Trust Deeds and Pensions
While your savings can be considered an asset, and might be added to your Trust Deed, pension funds are different. They are not considered assets, and this means that you will not be required to release its equity in order to pay your creditors. You may, however, be asked to stop making payments into any private pension funds.
On the other hand, pension payments that you are receiving count as income. This means that they are factored into the calculations that determine your affordable monthly payments. These calculations involve adding up all your income and taking away all your necessary expenditure.

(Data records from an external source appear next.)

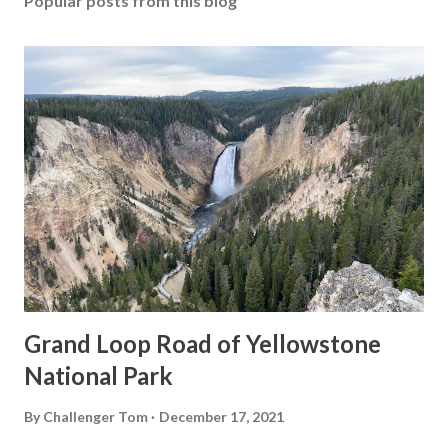
Popular posts from this blog
Grand Loop Road of Yellowstone
National Park
By
Challenger Tom
December 17, 2021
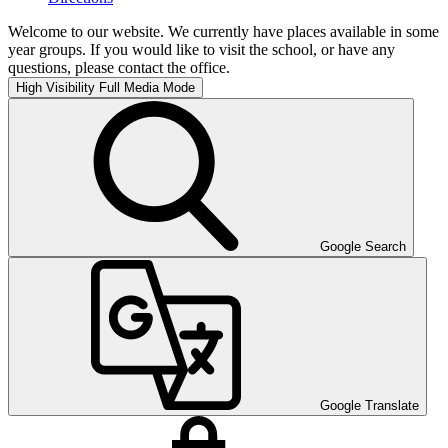
Welcome to our website. We currently have places available in some
year groups. If you would like to visit the school, or have any
questions, please contact the office.
High Visibility
Full Media Mode
Google Search
Google Translate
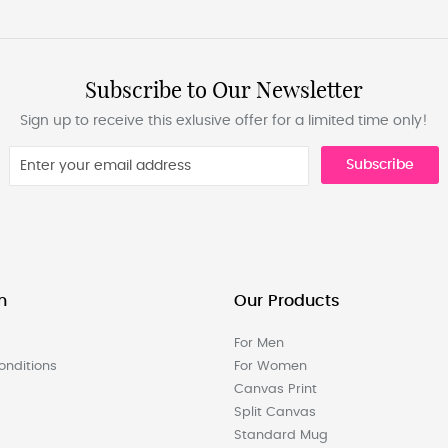
Subscribe to Our Newsletter
Sign up to receive this exlusive offer for a limited time only!
Subscribe
n
Our Products
For Men
nditions
For Women
Canvas Print
Split Canvas
Standard Mug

If you are receiving pension payments as your only source of income, then this would look like:
- Monthly pension payment – (Food + Rent/Mortgage + Utilities + other essentials) = disposable income = your affordable monthly payment into a Trust Deed
If you are planning to retire in the near future, it is important to discuss your situation with your advisor as soon as possible. Receiving your pension as a ‘tax free lump sum’ is likely to result in that lump sum being treated as a windfall if it happens just before, or during, your Trust Deed. This would mean that this amount will be expected to be used as a contribution towards your creditors.

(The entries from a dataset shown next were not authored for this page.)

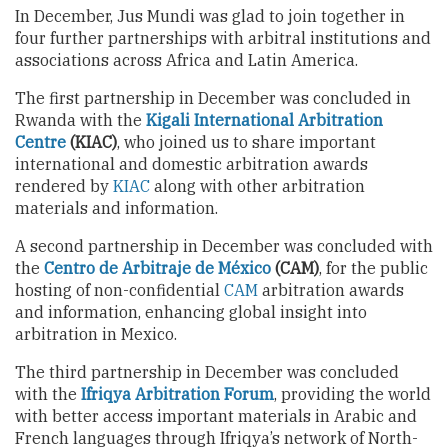
In December, Jus Mundi was glad to join together in
four further partnerships with arbitral institutions and
associations across Africa and Latin America.
The first partnership in December was concluded in
Rwanda with the
Kigali International Arbitration
Centre
(KIAC)
, who joined us to share important
international and domestic arbitration awards
rendered by
KIAC
along with other arbitration
materials and information.
A second partnership in December was concluded with
the
Centro de Arbitraje de México
(CAM)
, for the public
hosting of non-confidential
CAM
arbitration awards
and information, enhancing global insight into
arbitration in Mexico.
The third partnership in December was concluded
with the
Ifriqya Arbitration Forum
, providing the world
with better access important materials in Arabic and
French languages through Ifriqya’s network of North-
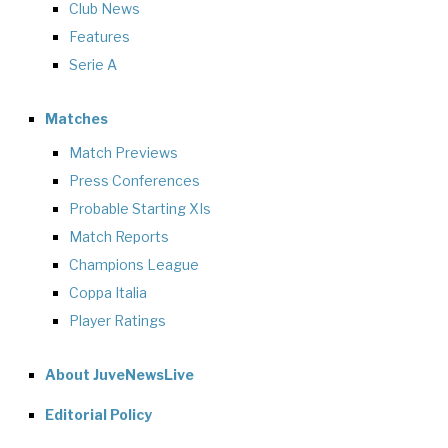
Club News
Features
Serie A
Matches
Match Previews
Press Conferences
Probable Starting XIs
Match Reports
Champions League
Coppa Italia
Player Ratings
About JuveNewsLive
Editorial Policy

Some pension lump-sums are paid automatically at a certain age, so make sure you are aware of the rules and regulations of your pension fund. It may be possible to ask them to postpone this pay out, but if you can’t then you may need to consider other options.
No matter whether you are adding to your pension, retired, or planning to retire, it is important that you are prepared when you enter a Trust Deed. Make sure your advisor or Insolvency Practitioner knows your plans and savings so that they can offer you the best advice.